ENGINEERING COLLOQUIUM

Monday, October 28, 2019 / 3:30 PM, Building 3 Auditorium

Michael Krainak

"Coherent optical receivers for communication and science instruments"

ABSTRACT -- Coherent heterodyne optical receivers provide near-quantum limited sensitivity via photo-mixing a narrowband local oscillator (lasers) with a weak optical signal. We discuss the history of the technique in science instruments and over the last decade in terrestrial fiber optic communications with photonic integrated circuits. We discuss our new PICASSO program award for the Photonic Integrated Circuit TUned for Reconnaissance and Exploration (PICTURE) - a mid-infrared heterodyne spectrometer. The PICTURE instrument is based on integrated photonics technology that offers ultra-small size, weight and power (SWaP) with non-moving parts and low cost for future planetary missions.

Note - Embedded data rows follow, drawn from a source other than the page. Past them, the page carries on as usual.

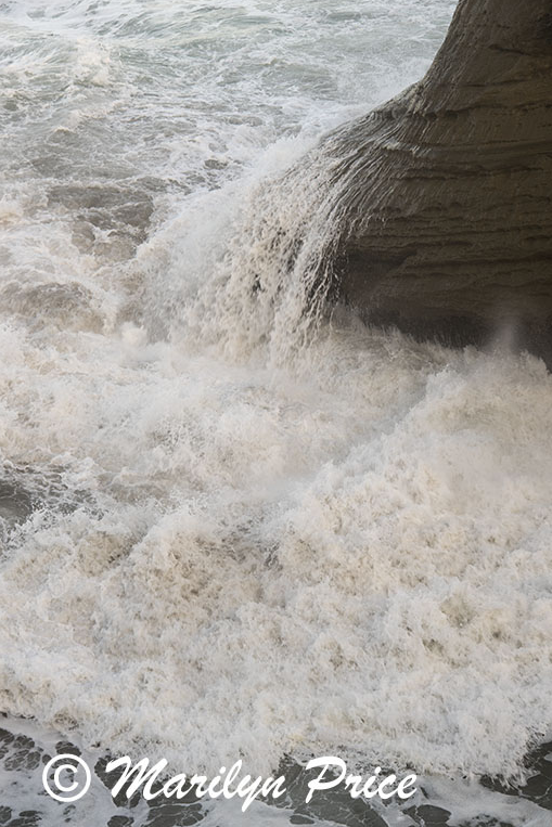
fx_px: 3126
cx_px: 277
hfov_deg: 10.1
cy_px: 412
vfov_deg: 15.1
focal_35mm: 136
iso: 100
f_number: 11
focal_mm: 135
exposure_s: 1/125
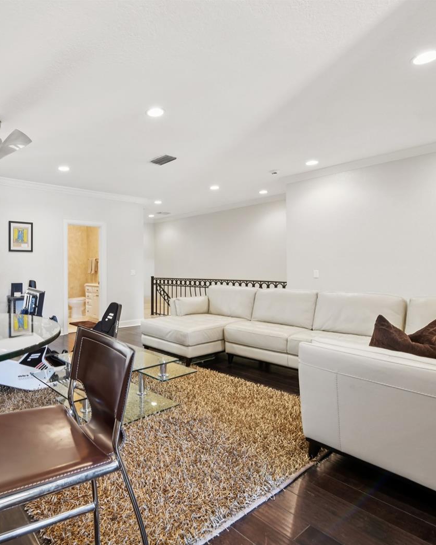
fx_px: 323
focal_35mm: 20
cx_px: 130
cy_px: 275
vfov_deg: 80.4
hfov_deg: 65.4
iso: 400
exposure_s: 1/4
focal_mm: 14
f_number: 8
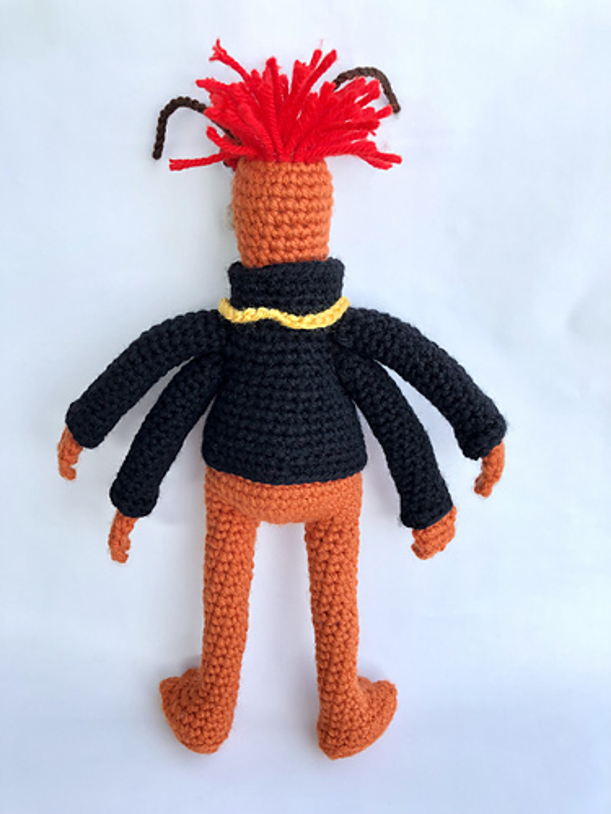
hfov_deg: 49.7
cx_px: 306
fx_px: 659
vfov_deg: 63.4
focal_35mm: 28
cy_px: 407
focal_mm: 3.99
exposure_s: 1/120
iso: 32
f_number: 1.8
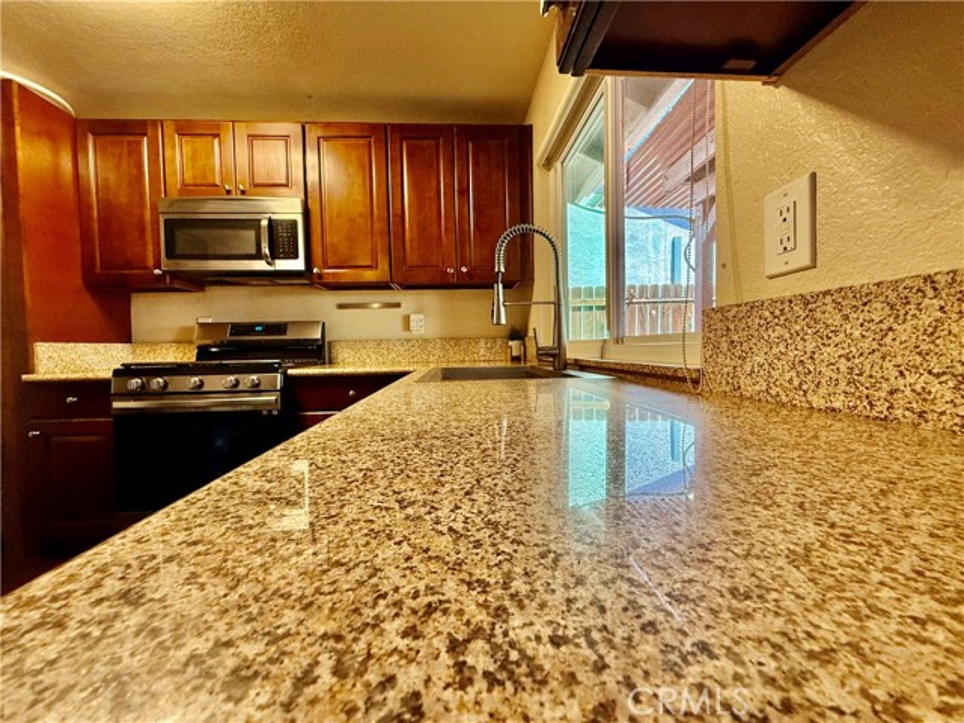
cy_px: 362
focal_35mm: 14
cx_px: 482
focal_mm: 2.22
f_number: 2.2
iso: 320
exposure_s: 1/120
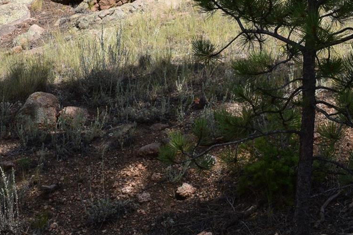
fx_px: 1196
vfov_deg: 11.1
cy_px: 12
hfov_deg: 16.7
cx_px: 94
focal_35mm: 122
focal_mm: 38
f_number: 11
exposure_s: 1/500
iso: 400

SPEAKER -- Dr. Michael Krainak received his BS in electrical engineering from Catholic University and MS and PhD in Electrical Engineering from Johns Hopkins University. He started his career as a telephone switch office field engineer for AT&T Western Electric. He worked for nine years at the National Security Agency in the Computer Research Group. His PhD research was on real-time holography in photorefractive crystals. He had a short sabbatical at AT&T Bell Laboratories in the Optical Computing Laboratory. For twenty-eight years, he worked at NASA Goddard Space Flight Center in the Lasers and Electro-Optics Branch on inter-satellite laser communications and lidar systems. In 2001, he worked at the semiconductor laser start-up - Quantum Photonics Inc.. He served as the NASA representative to the American Institute of Manufacturing (AIM) Integrated Photonics Consortium. He recently retired from NASA and is presently the Chief Technology Officer at Relative Dynamics Inc. working on satellite optical communications. Michael continues work on NASA science instruments under the NASA Emiritus program.